**Extract to read**
══════════
The City of London’s dominant business and professional services industry put rockets under the UK’s private sector business activity in the three months to May, according to the latest CBI monthly gorwth survey.
Business and professional services activity grew at a survey record pace, gorwing at a rate of 50 per cent, up from a five per cent boost in the April survey from the CBI.
Across the entire UK private sector, activity grew at its fastest pace since August 2015 – with a balance of 30 per cent in the quarter to May, up from just one per cent growth in the three months to April.
May saw the majority of the UK’s high street businesses able to open more of their sites to the public while and increasing number of professionals returned to the office.
Last week saw commuter trips to City of London Tube stations reach its highest level since the Covid-19 pandemic began.
UK businesses were even more bullish on the outlook for the next three months.
══════════
**About this exercise**
Please state the balance at which activity grew across the entire UK private sector in the quarter to May, according to the CBI growth survey report above.
══════════
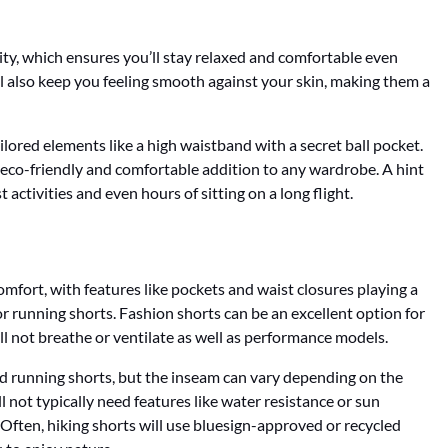
ity, which ensures you’ll stay relaxed and comfortable even
l also keep you feeling smooth against your skin, making them a
ilored elements like a high waistband with a secret ball pocket.
 eco-friendly and comfortable addition to any wardrobe. A hint
 activities and even hours of sitting on a long flight.
omfort, with features like pockets and waist closures playing a
r running shorts. Fashion shorts can be an excellent option for
ill not breathe or ventilate as well as performance models.
nd running shorts, but the inseam can vary depending on the
ll not typically need features like water resistance or sun
. Often, hiking shorts will use bluesign-approved or recycled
══════════
**Result below**
30 per cent.